“That’s always been an issue within organizations,” Strauss says. “They don’t continue to invest over time in understanding the systems that they have and how to leverage them better. If they did that, they would be more efficient.”
2. Cloud Computing
With cloud computing, a portion of a company’s computer hardware, operating systems, and software are not held on site, but are accessed through the Internet. (Read “In the Cloud” on page 76 to get the full story on cloud computing.) Companies subscribe to cloud computing services in order to access common business applications via a Web browser. The software and data for the applications are stored on the provider’s servers, wherever it is most efficient to keep them, and are accessed dynamically as needed.
Subscribing companies have at their disposal all the power of the provider’s data centers. Many experts feel that cloud computing is especially appropriate for large but infrequent tasks that would require businesses to invest in infrastructure that they otherwise wouldn’t need, but cloud computing can be used for everyday tasks as well.

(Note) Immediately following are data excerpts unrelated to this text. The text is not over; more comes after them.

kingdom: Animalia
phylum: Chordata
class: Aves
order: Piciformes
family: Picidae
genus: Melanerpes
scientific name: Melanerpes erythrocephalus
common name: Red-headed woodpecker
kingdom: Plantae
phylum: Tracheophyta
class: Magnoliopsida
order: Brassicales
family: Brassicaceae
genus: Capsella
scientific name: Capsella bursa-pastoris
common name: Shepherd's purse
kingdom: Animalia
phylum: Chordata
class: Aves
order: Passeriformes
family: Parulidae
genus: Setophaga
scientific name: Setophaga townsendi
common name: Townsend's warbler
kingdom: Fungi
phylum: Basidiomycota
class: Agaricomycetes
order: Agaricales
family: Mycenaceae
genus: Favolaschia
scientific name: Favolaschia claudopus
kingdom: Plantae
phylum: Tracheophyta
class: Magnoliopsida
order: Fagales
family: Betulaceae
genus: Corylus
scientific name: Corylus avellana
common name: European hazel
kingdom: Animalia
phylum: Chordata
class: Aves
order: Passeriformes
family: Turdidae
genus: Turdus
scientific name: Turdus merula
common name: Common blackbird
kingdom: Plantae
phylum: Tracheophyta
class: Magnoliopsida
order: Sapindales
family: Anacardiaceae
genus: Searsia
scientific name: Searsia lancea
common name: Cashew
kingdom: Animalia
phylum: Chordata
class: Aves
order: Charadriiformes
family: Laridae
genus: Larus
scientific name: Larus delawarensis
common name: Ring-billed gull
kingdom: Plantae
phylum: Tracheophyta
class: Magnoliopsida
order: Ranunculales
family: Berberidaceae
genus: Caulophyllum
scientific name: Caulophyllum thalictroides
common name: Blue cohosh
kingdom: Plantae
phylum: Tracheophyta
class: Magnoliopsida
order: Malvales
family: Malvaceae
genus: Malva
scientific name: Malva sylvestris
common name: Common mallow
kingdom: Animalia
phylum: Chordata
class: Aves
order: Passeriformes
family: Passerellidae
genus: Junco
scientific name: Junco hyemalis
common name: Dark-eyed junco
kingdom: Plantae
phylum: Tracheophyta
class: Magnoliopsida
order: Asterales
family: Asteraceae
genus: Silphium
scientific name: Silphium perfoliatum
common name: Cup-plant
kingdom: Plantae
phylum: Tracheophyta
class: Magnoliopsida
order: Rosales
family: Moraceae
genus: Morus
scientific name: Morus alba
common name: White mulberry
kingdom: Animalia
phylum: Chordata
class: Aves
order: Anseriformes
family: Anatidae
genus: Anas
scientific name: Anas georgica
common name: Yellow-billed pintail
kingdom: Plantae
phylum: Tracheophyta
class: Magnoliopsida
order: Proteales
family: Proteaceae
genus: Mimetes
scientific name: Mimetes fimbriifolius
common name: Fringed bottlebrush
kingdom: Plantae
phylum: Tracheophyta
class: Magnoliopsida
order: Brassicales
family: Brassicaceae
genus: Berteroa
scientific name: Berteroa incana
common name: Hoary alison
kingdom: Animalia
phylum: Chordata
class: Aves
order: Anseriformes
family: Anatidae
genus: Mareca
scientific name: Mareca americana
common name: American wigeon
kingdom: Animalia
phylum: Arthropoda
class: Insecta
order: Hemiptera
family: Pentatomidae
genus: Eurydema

Cloud computing rejiggers budgets in a dramatic way, O’Konski says. “You also reduce other costs that aren’t inherently within IT, like facility costs—power, cooling, heating, space leasing, and so on,” he explains. “The cost equation for IT doesn’t necessarily have to come directly out of an IT budget. It can come out of other budgets, from a facilities perspective.” And when it’s time to grow again, the business can grow virtually instead of physically.
3. Removing Redundancy
Most of the files a company stores contain chunks of data that are identical to data in other files—think of e-mail file attachments, or forms that all contain the same fields. The identical portions are stored over and over, as part of the files that contain them. But through a process called data deduplication, the identical portions can be referenced instead of repeated, saving massive amounts of space and vastly reducing backup time.
How big an impact can this have? Companies are in the habit of generating data at a stunning rate. They buy more and more storage to accommodate their corporate networks and their data. With deduplication, they can reduce costs and avoid new purchases.
“It can reduce the amount of data you have to back up anywhere from 20 to 80 percent, because this technology recognizes that a lot of these files look the same,” O’Konski says. “It doesn’t need to back up the bit or block the same way over and over again.”